Una patologia ginecologica benigna, ma dolorosa, da non confondere con l’endometriosi. Cause, sintomi, trattamenti e buone abitudini.
L'adenomiosi è una patologia ginecologica benigna che consiste nella diffusione dell’endometrio (la mucosa che riveste internamente l'utero) anche lungo le pareti muscolari uterine. Questa patologia è detta anche endometriosi interna, ma non va confusa con la più nota l'endometriosi, in cui la mucosa va a ricoprire l’utero anche esternamente.

Origine

La causa dell’adenomiosi non è ancora del tutto chiara. Si osserva però una correlazione tra lo sviluppo dell’adenomiosi e i seguenti probabili fattori di rischio:
  • interventi di chiusura delle tube;
  • interruzioni di gravidanza;
  • parti cesarei o interventi chirurgici dell’utero;
  • molteplici gravidanze.
Un altro fattore che sembrerebbe avere un peso è la predisposizione genetica.
Ad ogni modo, sono gli ormoni femminili detti estrogeni a facilitare la crescita dell’endometrio lungo le pareti muscolari. Tanto che in menopausa, con il calo della produzione ormonale, la patologia tende a risolversi spontaneamente.

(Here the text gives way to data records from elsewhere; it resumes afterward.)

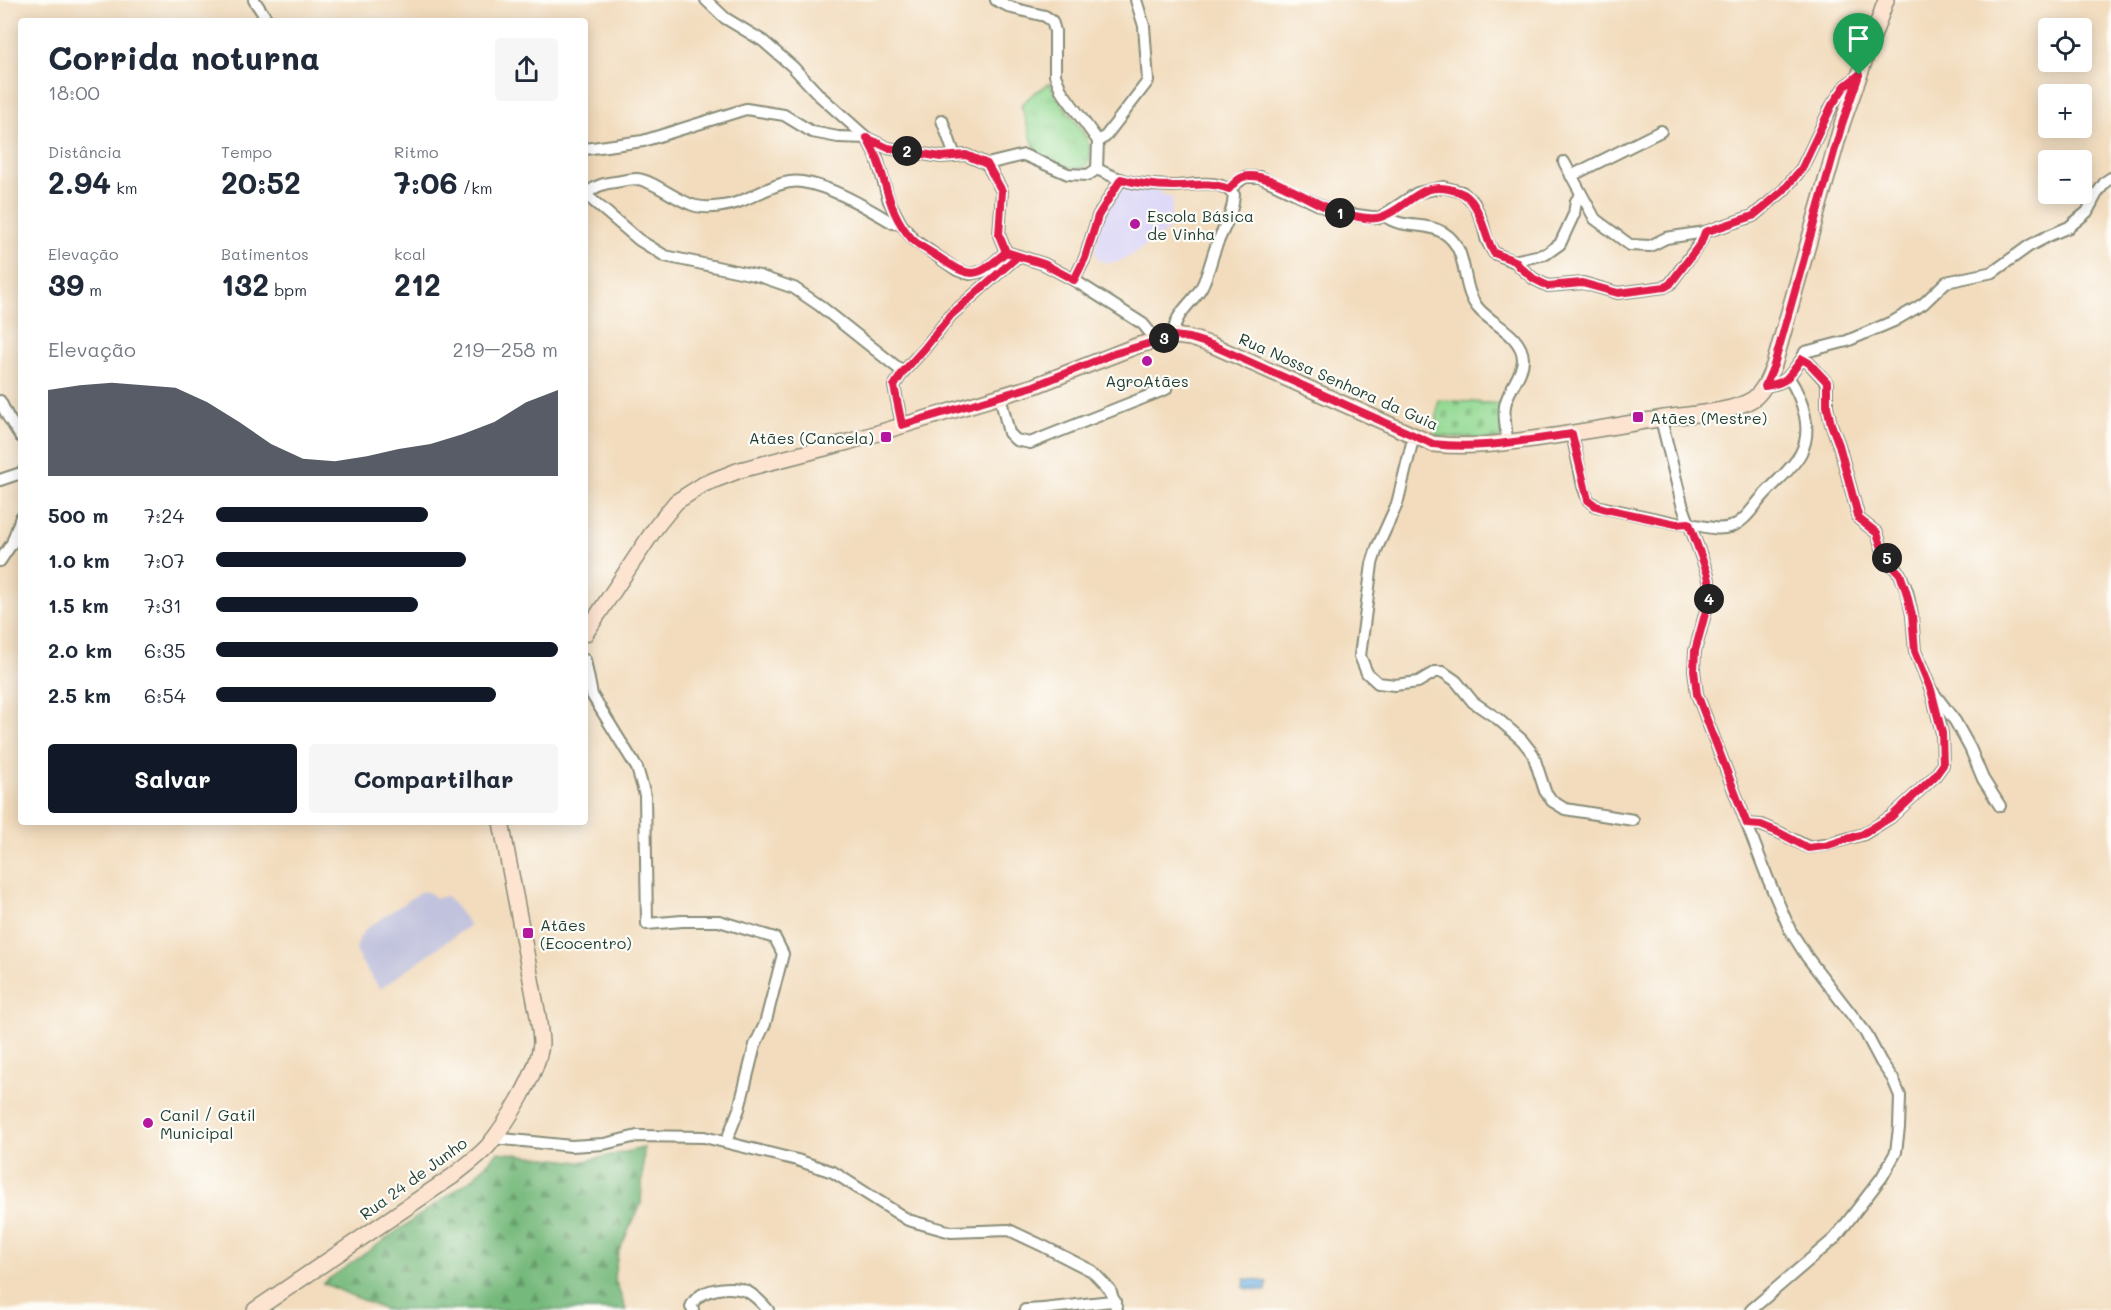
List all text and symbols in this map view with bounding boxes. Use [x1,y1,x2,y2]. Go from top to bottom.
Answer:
pin [1833,13,1884,75]
map controls [2038,18,2092,204]
button: locate [2038,18,2092,72]
icon: arrive [1842,22,1875,55]
text: Corrida noturna [48,35,320,78]
button: share [495,38,558,101]
text: 18:00 [48,79,100,105]
button: + [2038,84,2092,138]
pin: 2 [892,136,922,166]
text: 2 [903,140,911,161]
text: Distância [48,141,122,162]
text: Tempo [221,141,272,162]
text: Ritmo [394,141,438,162]
button: − [2038,150,2092,204]
text: 2.94 [48,162,111,202]
text: 20:52 [221,162,301,202]
text: 7:06 [394,162,458,202]
text: km [111,177,137,198]
text: /km [458,177,492,198]
pin: 1 [1325,198,1355,228]
text: 1 [1336,202,1344,223]
place label: Escola Básica de Vinha [1147,205,1254,244]
marker: Escola Básica de Vinha [1128,217,1142,231]
text: Elevação [48,243,118,264]
text: Batimentos [221,243,309,264]
text: kcal [394,243,426,264]
text: 39 [48,264,84,304]
text: 132 [221,264,269,304]
text: 212 [394,264,441,304]
text: m [84,279,102,300]
text: bpm [269,279,307,300]
pin: 3 [1149,323,1179,353]
text: 3 [1159,327,1169,348]
street label: Rua Nossa Senhora da Guia [1236,327,1442,435]
text: Elevação [48,336,136,362]
text: 219–258 m [452,336,558,362]
marker: AgroAtães [1140,354,1154,368]
place label: AgroAtães [1105,370,1189,391]
place label: Atães (Mestre) [1650,407,1767,428]
marker: Atães (Mestre) [1631,410,1645,424]
place label: Atães (Cancela) [749,427,874,448]
marker: Atães (Cancela) [879,430,893,444]
text: 500 m [48,502,108,528]
text: 7:24 [144,502,184,528]
pin: 5 [1872,543,1902,573]
text: 1.0 km [48,547,110,573]
text: 7:07 [144,547,185,573]
text: 5 [1882,547,1892,568]
pin: 4 [1694,584,1724,614]
text: 4 [1704,588,1714,609]
text: 1.5 km [48,592,109,618]
text: 7:31 [144,592,182,618]
text: 2.0 km [48,637,112,663]
text: 6:35 [144,637,186,663]
text: 2.5 km [48,682,111,708]
text: 6:54 [144,682,186,708]
button: Salvar [48,744,297,813]
button: Compartilhar [309,744,558,813]
place label: Atães (Ecocentro) [540,914,632,953]
marker: Atães (Ecocentro) [521,926,535,940]
place label: Canil / Gatil Municipal [160,1104,256,1143]
marker: Canil / Gatil Municipal [141,1116,155,1130]
street label: Rua 24 de Junho [355,1132,471,1224]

La patologia potrebbe svilupparsi in maniera asintomatica. Più comunemente si manifesta con i seguenti sintomi:
  • forti dolori durante il ciclo mestruale (dismenorrea) e sanguinamento eccessivo (ipermenorrea)
  • spotting e perdite tra i due cicli mestruali
  • dispaurenia, ovvero dolore durante un rapporto sessuale
  • dolore pelvico anche fuori dal periodo mestruale
  • anemia (più raramente e soprattutto in casi di ipermenorrea particolarmente accentuata).
Nelle donne in gravidanza, l’adenomiosi è un fattore di rischio per il parto pre-termine.

L'adenomiosi si accerta per mezzo di un'ecografia pelvica o transvaginale. La seconda risulta più accurata della prima, perché le onde sonore incontrano meno tessuti prima di arrivare all'utero. Anche la Risonanza Magnetica Nucleare è un esame diagnostico affidabile per l'adenomiosi.

Il trattamento dell’adenomiosi può consistere in quattro diverse soluzioni:
 
  1. Il trattamento del dolore attraverso farmaci antidolorifici FANS. Non risolve la causa della patologia, ma aiuta la donna a affrontare il ciclo mestruale con meno disagio;
  2. La terapia ormonale con la prescrizione della cosiddetta “pillola” anticoncezionale, per regolare la produzione di estrogeni;
  3. Termoablazione dei tessuti dell’endometrio presenti lungo la parete muscolare;
  4. Embolizzazione, una tecnica innovativa ed in espansione che permette di trattare l'adenomiosi in maniera mininvasiva  senza nè tagli nè bisturi.
  5. Il trattamento chirurgico di rimozione dell’utero o isterectomia, riservato a casi molto severi o non trattabili in altro modo.

Per prevenire lo sviluppo di forme severe di adenomiosi è buona consuetudine sottoporsi a controlli ginecologici periodici, anche in assenza di sintomatologie.
Inoltre, l’alimentazione potrebbe aiutare a ridurre i rischi di sviluppare la patologia. Andrebbero evitate sostanze che favoriscono i processi infiammatori, come ad esempio gli zuccheri, la caffeina, gli oli vegetali e gli alcolici.
Attenzione anche all’eccessivo consumo di soia, per la presenza di fitoestrogeni.
 
Le informazioni contenute nel Sito non intendono e non devono in alcun modo sostituire il rapporto diretto medico-paziente o la visita specialistica.